ASSIGNED TASK
Swap every "Ferocious Warmth" in the listing below for "Fierce Warmth", and reproduce everything else unchanged.
**** RECORDS FOR PROCESSING ****
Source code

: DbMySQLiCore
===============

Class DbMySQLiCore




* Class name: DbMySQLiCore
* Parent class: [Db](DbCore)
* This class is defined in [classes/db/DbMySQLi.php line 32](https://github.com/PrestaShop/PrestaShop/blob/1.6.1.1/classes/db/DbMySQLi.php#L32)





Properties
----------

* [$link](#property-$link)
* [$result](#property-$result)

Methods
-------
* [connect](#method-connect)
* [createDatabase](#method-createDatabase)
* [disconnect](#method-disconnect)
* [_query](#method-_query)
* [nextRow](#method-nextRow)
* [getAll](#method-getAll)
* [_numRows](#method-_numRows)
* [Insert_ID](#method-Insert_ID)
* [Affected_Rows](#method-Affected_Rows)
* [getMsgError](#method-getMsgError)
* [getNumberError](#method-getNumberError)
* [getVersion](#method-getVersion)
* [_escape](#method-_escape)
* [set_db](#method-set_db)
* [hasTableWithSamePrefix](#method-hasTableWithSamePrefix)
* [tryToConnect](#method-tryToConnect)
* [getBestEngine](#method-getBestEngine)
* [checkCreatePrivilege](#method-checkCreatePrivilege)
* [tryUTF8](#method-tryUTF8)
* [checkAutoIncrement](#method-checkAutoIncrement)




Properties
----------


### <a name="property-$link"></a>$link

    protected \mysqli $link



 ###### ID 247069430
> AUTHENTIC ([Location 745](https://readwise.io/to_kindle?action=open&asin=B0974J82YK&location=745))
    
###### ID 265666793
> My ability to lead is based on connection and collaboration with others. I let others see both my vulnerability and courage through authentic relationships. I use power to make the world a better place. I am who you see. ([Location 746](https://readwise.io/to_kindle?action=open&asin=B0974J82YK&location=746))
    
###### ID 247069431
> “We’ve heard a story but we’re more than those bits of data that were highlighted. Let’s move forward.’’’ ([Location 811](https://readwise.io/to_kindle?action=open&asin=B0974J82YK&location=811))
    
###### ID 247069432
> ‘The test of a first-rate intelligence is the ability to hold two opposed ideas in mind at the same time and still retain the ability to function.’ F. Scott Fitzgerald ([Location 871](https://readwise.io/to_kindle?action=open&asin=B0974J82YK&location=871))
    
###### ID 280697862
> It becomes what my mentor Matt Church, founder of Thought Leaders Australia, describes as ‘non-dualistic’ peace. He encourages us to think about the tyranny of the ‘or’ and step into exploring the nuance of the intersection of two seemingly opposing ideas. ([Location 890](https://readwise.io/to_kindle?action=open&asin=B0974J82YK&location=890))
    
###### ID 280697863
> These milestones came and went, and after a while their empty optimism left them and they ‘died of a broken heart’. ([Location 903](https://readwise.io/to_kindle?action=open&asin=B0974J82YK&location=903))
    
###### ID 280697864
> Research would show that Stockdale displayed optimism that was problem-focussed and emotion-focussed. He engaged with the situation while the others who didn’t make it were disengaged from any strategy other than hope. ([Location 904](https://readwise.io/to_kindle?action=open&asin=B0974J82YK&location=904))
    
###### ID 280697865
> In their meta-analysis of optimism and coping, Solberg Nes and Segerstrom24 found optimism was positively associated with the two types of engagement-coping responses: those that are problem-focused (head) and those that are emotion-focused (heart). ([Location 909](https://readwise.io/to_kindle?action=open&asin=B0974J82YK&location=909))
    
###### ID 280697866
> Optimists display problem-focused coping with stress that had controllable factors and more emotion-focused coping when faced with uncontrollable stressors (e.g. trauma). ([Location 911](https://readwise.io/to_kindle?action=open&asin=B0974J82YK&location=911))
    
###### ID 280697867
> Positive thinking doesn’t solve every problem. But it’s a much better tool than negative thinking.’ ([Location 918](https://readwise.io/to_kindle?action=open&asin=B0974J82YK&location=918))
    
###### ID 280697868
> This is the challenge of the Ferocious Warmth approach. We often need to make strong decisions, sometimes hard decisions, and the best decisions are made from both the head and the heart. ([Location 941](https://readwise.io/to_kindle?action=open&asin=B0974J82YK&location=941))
****
WRITTEN REPLY
Source code

: DbMySQLiCore
===============

Class DbMySQLiCore




* Class name: DbMySQLiCore
* Parent class: [Db](DbCore)
* This class is defined in [classes/db/DbMySQLi.php line 32](https://github.com/PrestaShop/PrestaShop/blob/1.6.1.1/classes/db/DbMySQLi.php#L32)





Properties
----------

* [$link](#property-$link)
* [$result](#property-$result)

Methods
-------
* [connect](#method-connect)
* [createDatabase](#method-createDatabase)
* [disconnect](#method-disconnect)
* [_query](#method-_query)
* [nextRow](#method-nextRow)
* [getAll](#method-getAll)
* [_numRows](#method-_numRows)
* [Insert_ID](#method-Insert_ID)
* [Affected_Rows](#method-Affected_Rows)
* [getMsgError](#method-getMsgError)
* [getNumberError](#method-getNumberError)
* [getVersion](#method-getVersion)
* [_escape](#method-_escape)
* [set_db](#method-set_db)
* [hasTableWithSamePrefix](#method-hasTableWithSamePrefix)
* [tryToConnect](#method-tryToConnect)
* [getBestEngine](#method-getBestEngine)
* [checkCreatePrivilege](#method-checkCreatePrivilege)
* [tryUTF8](#method-tryUTF8)
* [checkAutoIncrement](#method-checkAutoIncrement)




Properties
----------


### <a name="property-$link"></a>$link

    protected \mysqli $link



 ###### ID 247069430
> AUTHENTIC ([Location 745](https://readwise.io/to_kindle?action=open&asin=B0974J82YK&location=745))
    
###### ID 265666793
> My ability to lead is based on connection and collaboration with others. I let others see both my vulnerability and courage through authentic relationships. I use power to make the world a better place. I am who you see. ([Location 746](https://readwise.io/to_kindle?action=open&asin=B0974J82YK&location=746))
    
###### ID 247069431
> “We’ve heard a story but we’re more than those bits of data that were highlighted. Let’s move forward.’’’ ([Location 811](https://readwise.io/to_kindle?action=open&asin=B0974J82YK&location=811))
    
###### ID 247069432
> ‘The test of a first-rate intelligence is the ability to hold two opposed ideas in mind at the same time and still retain the ability to function.’ F. Scott Fitzgerald ([Location 871](https://readwise.io/to_kindle?action=open&asin=B0974J82YK&location=871))
    
###### ID 280697862
> It becomes what my mentor Matt Church, founder of Thought Leaders Australia, describes as ‘non-dualistic’ peace. He encourages us to think about the tyranny of the ‘or’ and step into exploring the nuance of the intersection of two seemingly opposing ideas. ([Location 890](https://readwise.io/to_kindle?action=open&asin=B0974J82YK&location=890))
    
###### ID 280697863
> These milestones came and went, and after a while their empty optimism left them and they ‘died of a broken heart’. ([Location 903](https://readwise.io/to_kindle?action=open&asin=B0974J82YK&location=903))
    
###### ID 280697864
> Research would show that Stockdale displayed optimism that was problem-focussed and emotion-focussed. He engaged with the situation while the others who didn’t make it were disengaged from any strategy other than hope. ([Location 904](https://readwise.io/to_kindle?action=open&asin=B0974J82YK&location=904))
    
###### ID 280697865
> In their meta-analysis of optimism and coping, Solberg Nes and Segerstrom24 found optimism was positively associated with the two types of engagement-coping responses: those that are problem-focused (head) and those that are emotion-focused (heart). ([Location 909](https://readwise.io/to_kindle?action=open&asin=B0974J82YK&location=909))
    
###### ID 280697866
> Optimists display problem-focused coping with stress that had controllable factors and more emotion-focused coping when faced with uncontrollable stressors (e.g. trauma). ([Location 911](https://readwise.io/to_kindle?action=open&asin=B0974J82YK&location=911))
    
###### ID 280697867
> Positive thinking doesn’t solve every problem. But it’s a much better tool than negative thinking.’ ([Location 918](https://readwise.io/to_kindle?action=open&asin=B0974J82YK&location=918))
    
###### ID 280697868
> This is the challenge of the Fierce Warmth approach. We often need to make strong decisions, sometimes hard decisions, and the best decisions are made from both the head and the heart. ([Location 941](https://readwise.io/to_kindle?action=open&asin=B0974J82YK&location=941))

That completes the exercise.